Some people make changes in increments. Others make big changes quickly, once the information is there, and I am definitely one of them. My kitchen was gluten and grain free within days. My desire for more information has been matched only by my desire to feel better… and I do. Somewhere along the way, I read The Primal Blueprint. In the land of primal/paleo, the blueprint presented an approach that seemed to fit into my life very naturally. I began losing weight. In the past year, I’ve lost all of the thirty pounds I had gained. More importantly, my energy is back. My brain isn’t foggy. I sleep more soundly and feel rested most mornings. I am no longer pre-diabetic and all of my health markers have improved.
Audrey was amazed at how efficiently I could train once I was fat-adapted, and how much more predictable my energy levels were. So much so that she changed her eating for twenty-one days as an experiment. As an athletic, personal trainer and coach of a college women’s soccer team, she was surprised to lose body fat and by how much more energy she had. She was sold.
The more my body changed the more I wanted to learn, and so I enrolled in the Primal Health Coaching Certification program. Now that I’m a certified coach, Audrey and I have set out on our own. We work with our clients as a team. Each of us building their confidence in their abilities to meet their goals and make life changes. We work toward building a community that focuses on movement, play and enjoying real (primal) foods. Audrey and I represent a broad range of ages and fitness levels. We have been there. We have done that.
It brings me so much joy to see our clients astonish themselves with what they are capable of doing and how good they are capable of feeling.
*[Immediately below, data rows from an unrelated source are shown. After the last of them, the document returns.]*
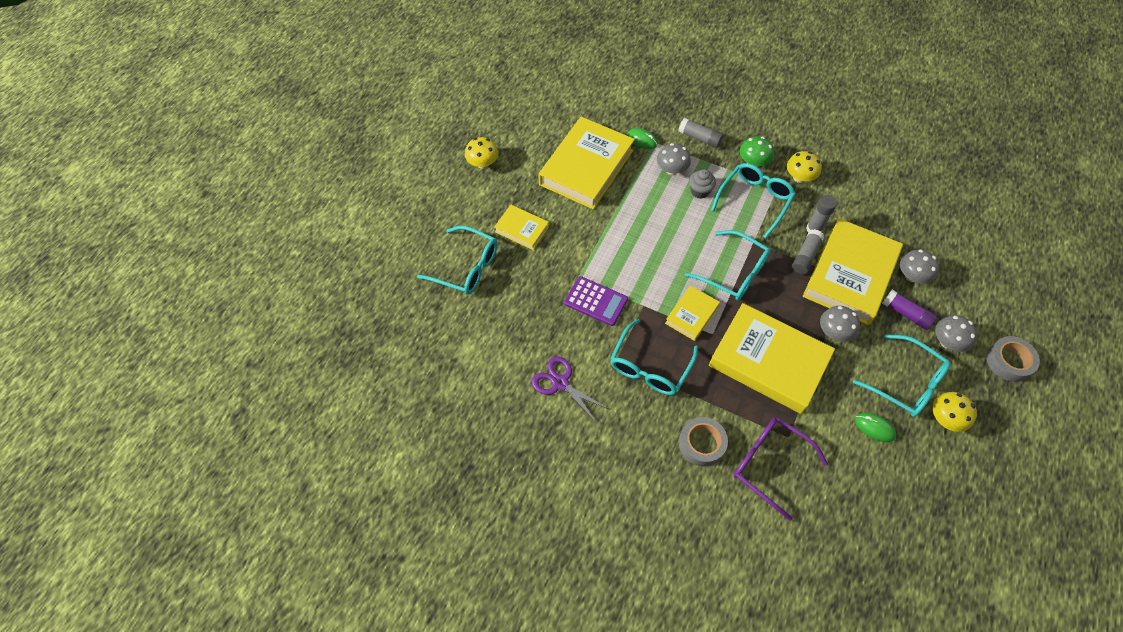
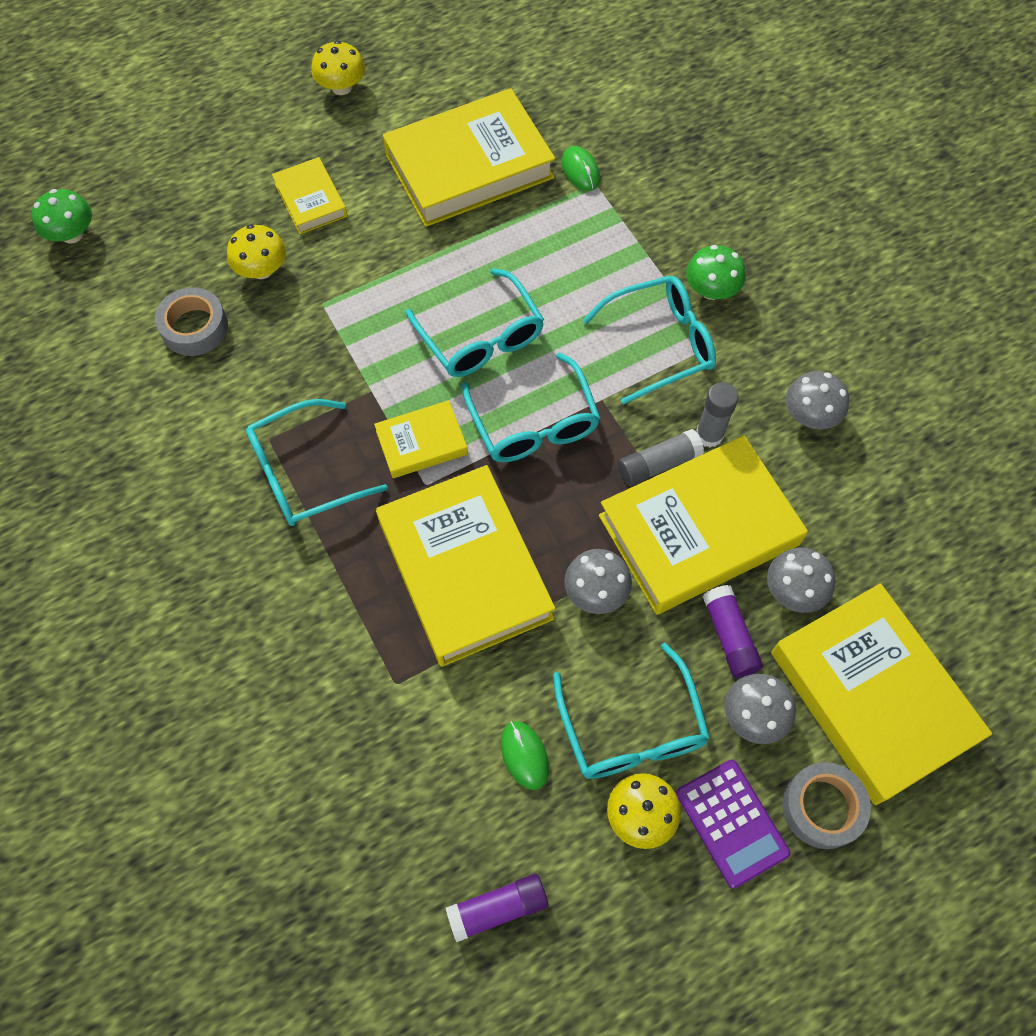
camera: 35 degrees right, 5 degrees up
(406, 322) = (72, 234): none -> green mushroom
(466, 267) = (200, 208): turquoise glasses -> turquoise glasses (481, 337)
(560, 383) = (177, 421): purple scissors -> none
(596, 301) = (315, 348): purple calculator -> purple calculator (731, 823)
(671, 169) = (582, 234): grey mushroom -> grey mushroom (810, 415)
(699, 138) = (666, 212): grey glue stick -> none
(699, 191) = (593, 286): grey cupcake -> none
(701, 444) = (275, 613): grey tape -> grey tape (194, 327)
(769, 464) = (335, 700): purple glasses -> none
(799, 177) = (760, 350): yellow mushroom -> yellow mushroom (262, 269)
(928, 504) = (498, 908): none -> purple glue stick
(982, 300) = (872, 696): none -> yellow book

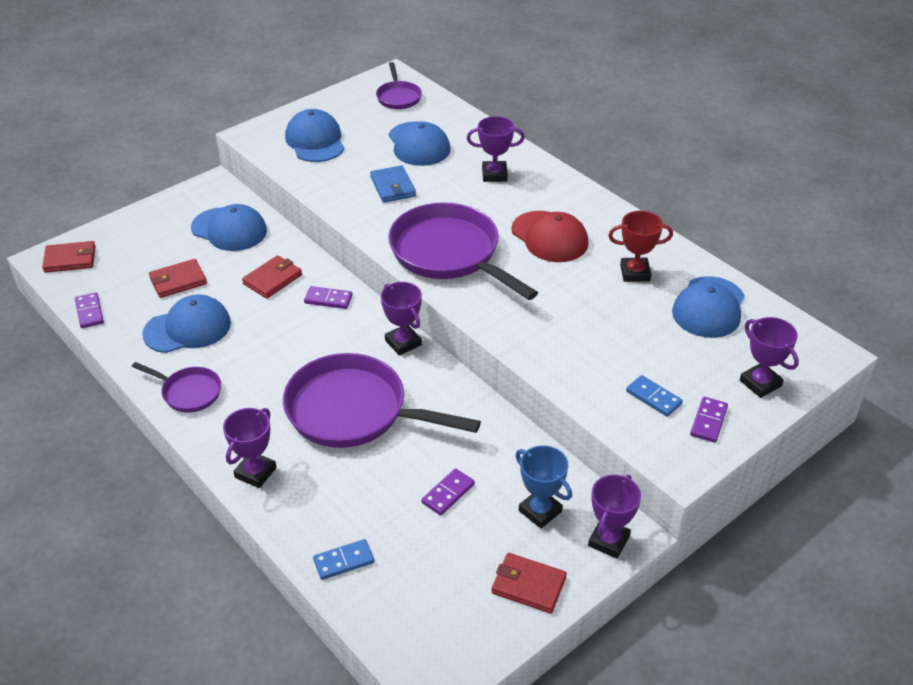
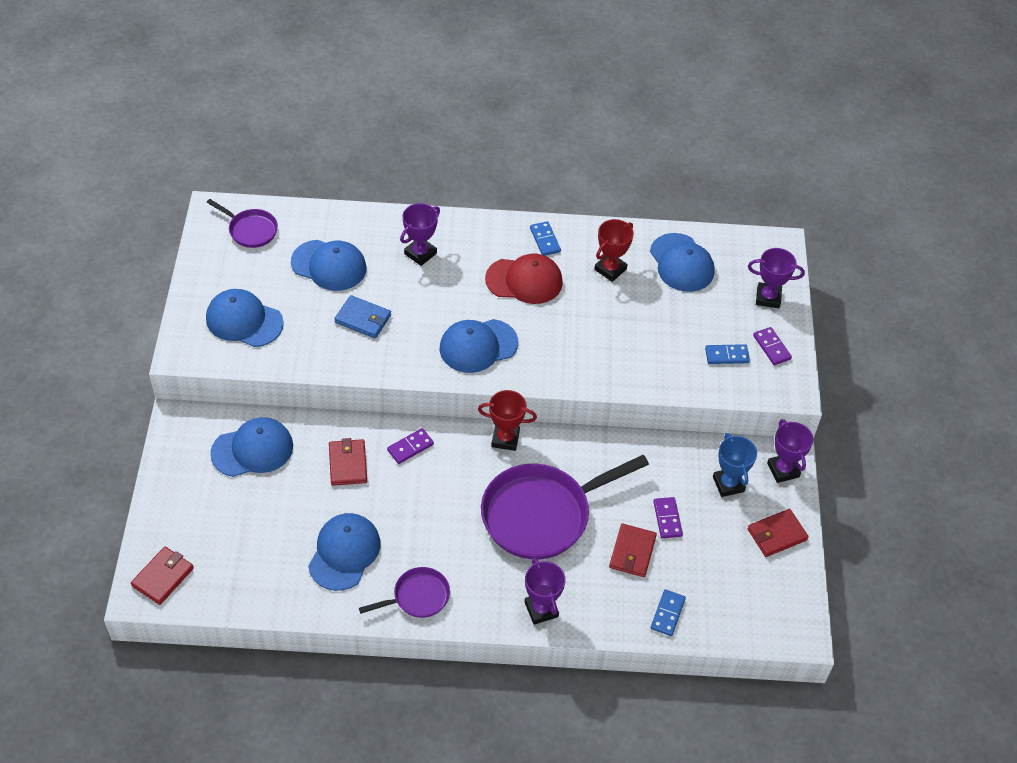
camera: 50 degrees left, 10 degrees up
(89, 312) = (250, 603): purple domino -> none
(178, 281) = (279, 523): red wallet -> red wallet (632, 552)
(403, 343) = (505, 439): purple trophy -> red trophy
(449, 254) = (478, 346): purple pan -> blue cap
(540, 511) = (728, 484): blue trophy -> blue trophy turned 75 degrees clockwise
(607, 222) = (545, 240): none -> blue domino

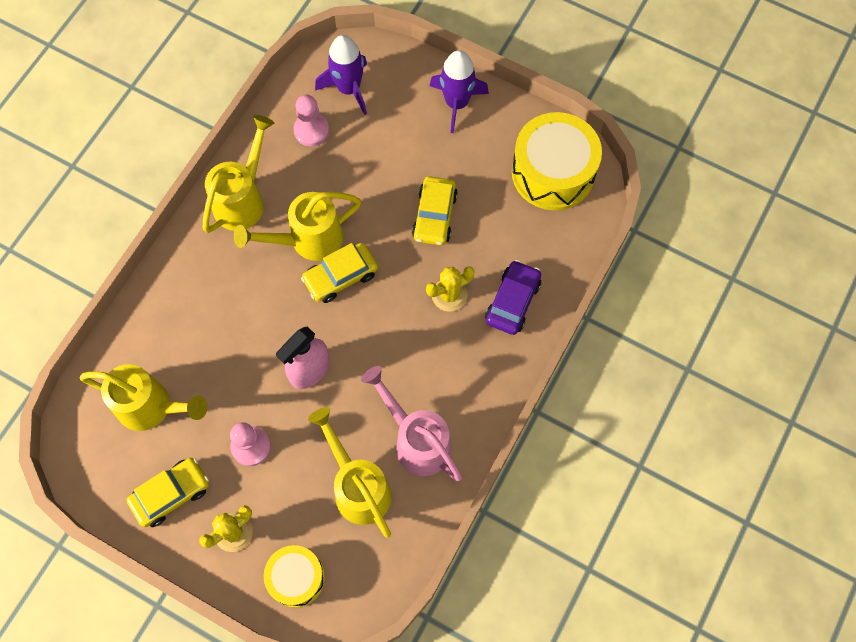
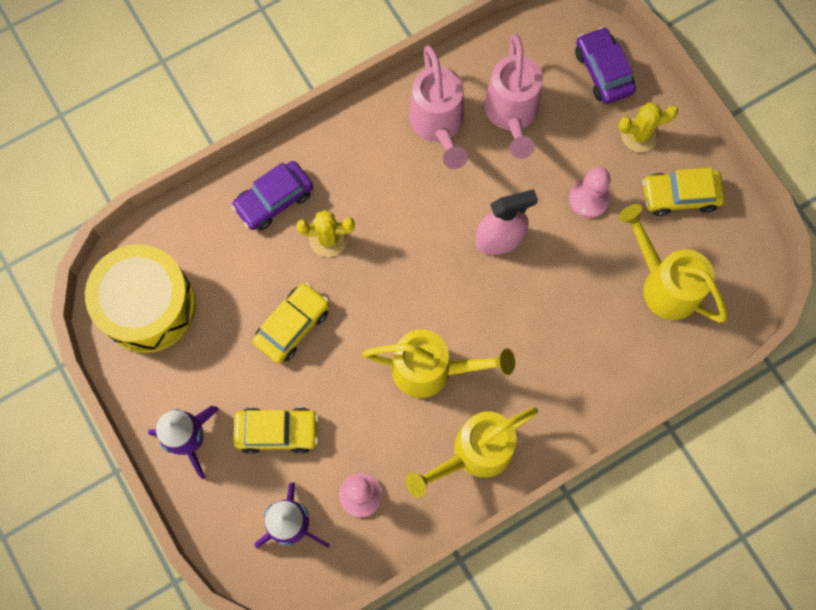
camera: 150 degrees left, 5 degrees up
(296, 578) = (603, 71): yellow drum -> purple car
(340, 277) = (420, 314): yellow car -> yellow car (277, 431)
(358, 486) = (511, 115): yellow watering can -> pink watering can

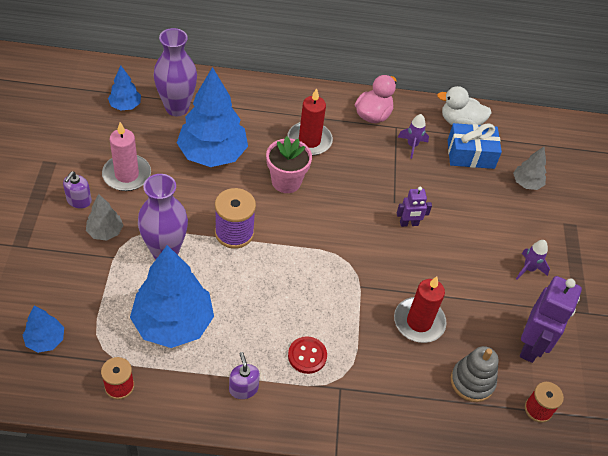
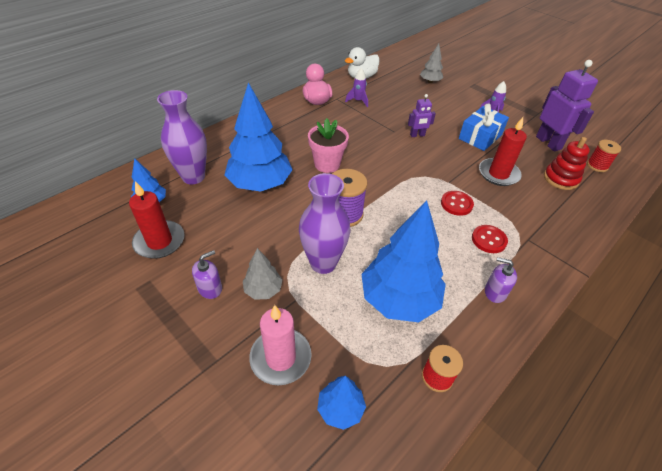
camera: 45 degrees left, 5 degrees down
(79, 200) = (210, 288): purple soap dispenser -> purple soap dispenser turned 105 degrees counterclockwise
(127, 175) = (221, 241): pink candle -> pink candle (280, 358)
(309, 141) = (305, 135): red candle -> red candle (159, 241)
(333, 308) = (456, 204): none -> red button
(409, 224) = (417, 135): purple robot -> purple robot turned 45 degrees clockwise
(470, 154) = (389, 86): blue gift -> blue gift (480, 137)
(472, 381) = (560, 179): grey stacking toy -> red stacking toy

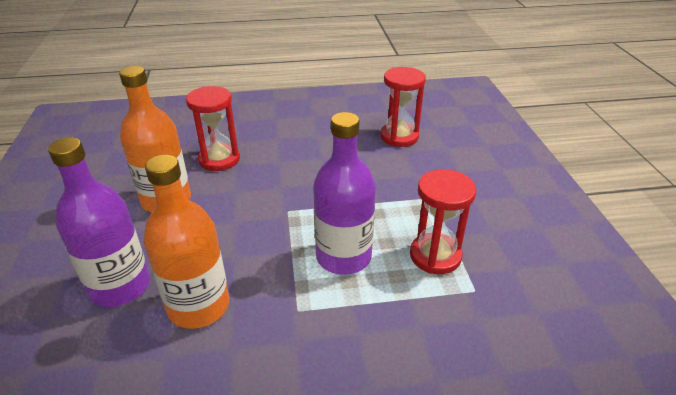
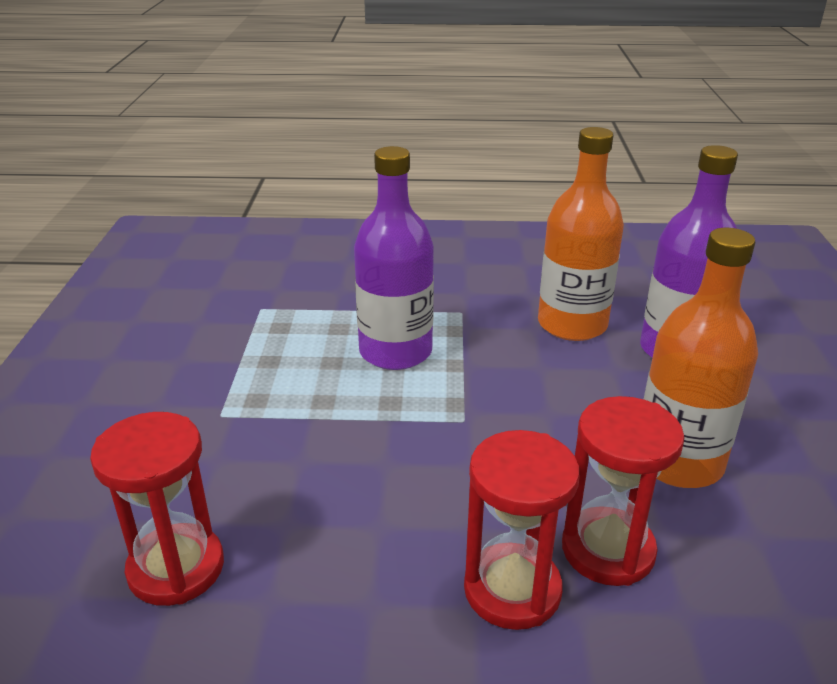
camera: 170 degrees left, 5 degrees down
(435, 256) = (279, 341): red hourglass -> red hourglass (512, 590)

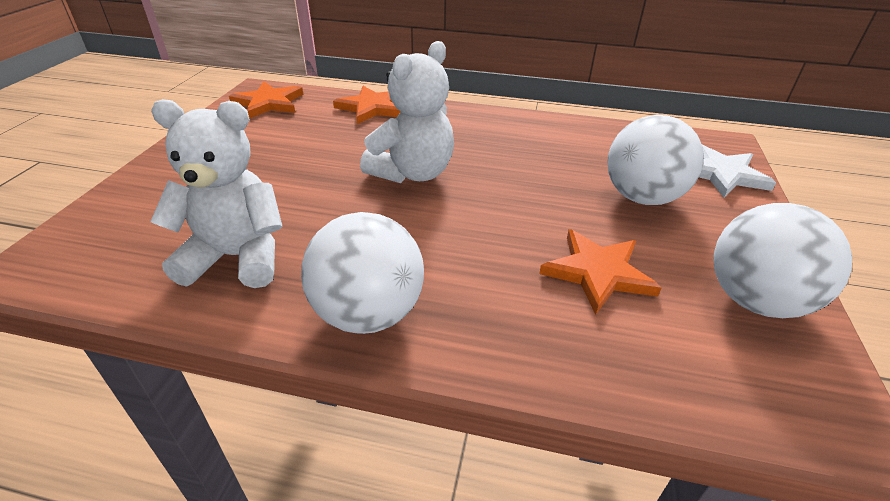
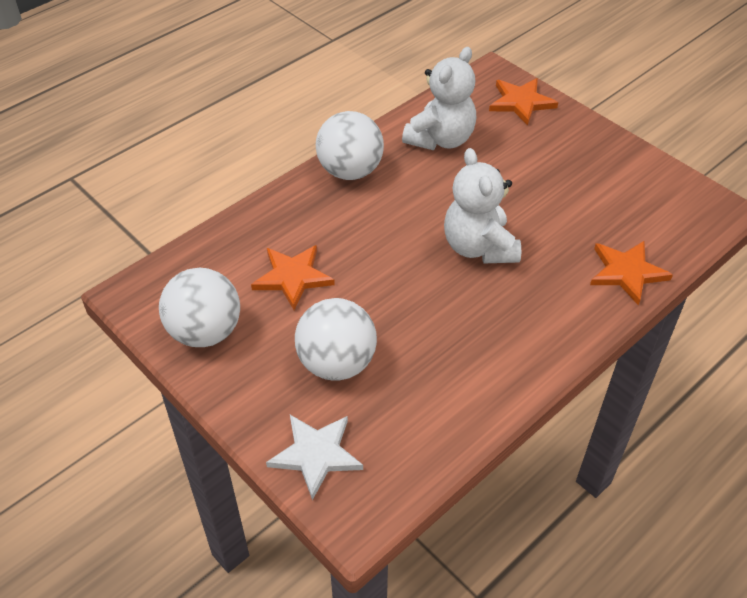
camera: 125 degrees right, 10 degrees up
(268, 103) = (680, 207): orange star -> orange star (521, 102)

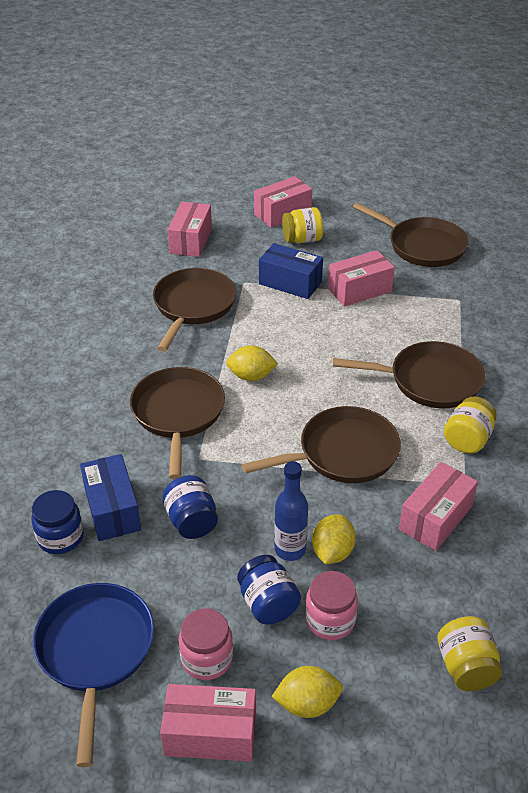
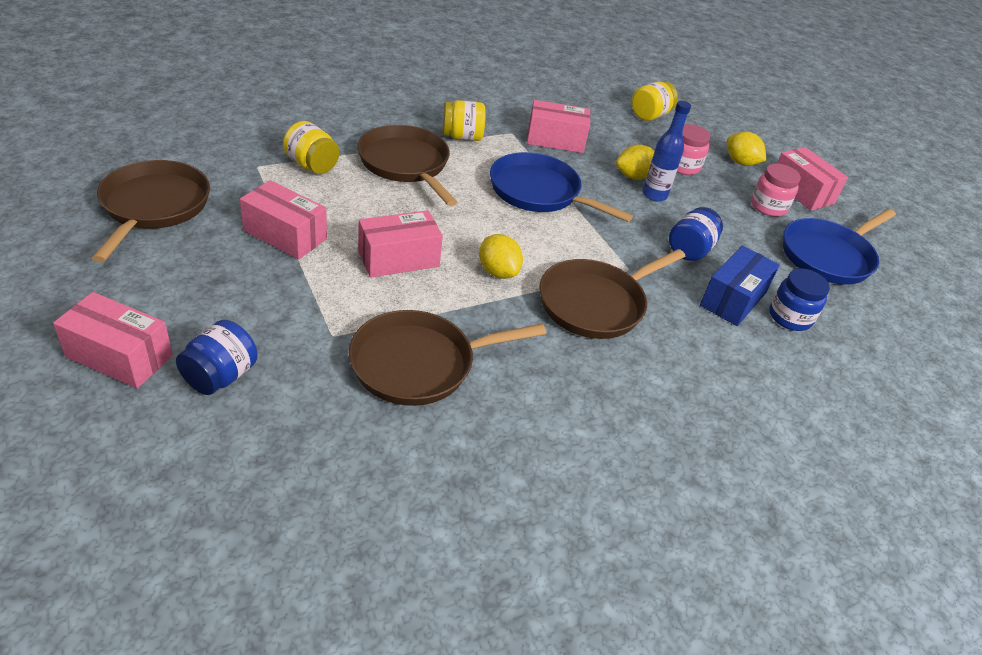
camera: 130 degrees left, 0 degrees up
(191, 241) = (260, 435): pink box -> pink box (398, 259)
(268, 604) = (704, 193): blue jar -> blue jar (220, 376)
(290, 283) = (307, 293): blue box -> none
(302, 240) = (191, 312): yellow jar -> yellow jar (311, 165)
(342, 453) = (539, 192): brown pan -> blue pan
The beauty of “choosing a lifestyle,” rather than “living with disease” cannot be overstated. After feeling unhealthy for far too long, I feel empowered by the ability to choose health. My goal is to help all of our clients develop this sense of empowerment.
Audrey and I call ourselves GRAX. One of our very first clients saw the silhouette of Grok on some of the Primal Blueprint materials, but she thought that it should be a paleo woman, rather than a man. She named her archetype Grak. There is a sparkle in her eyes and a playfulness is revealed every time she thinks of herself as becoming the powerful huntress Grak. Audrey and I smile every time we see it. So, we played around with the spelling a bit as we established our name.
We want our clients to define what “optimal health” means to them, and then we stick with them as they create that life. We work through different platforms including virtual or face-to-face and in groups depending on the proximity and needs of our clients. As we continue building our community, we look forward to the opportunity to invite you to a GRAX life, and the best version of you.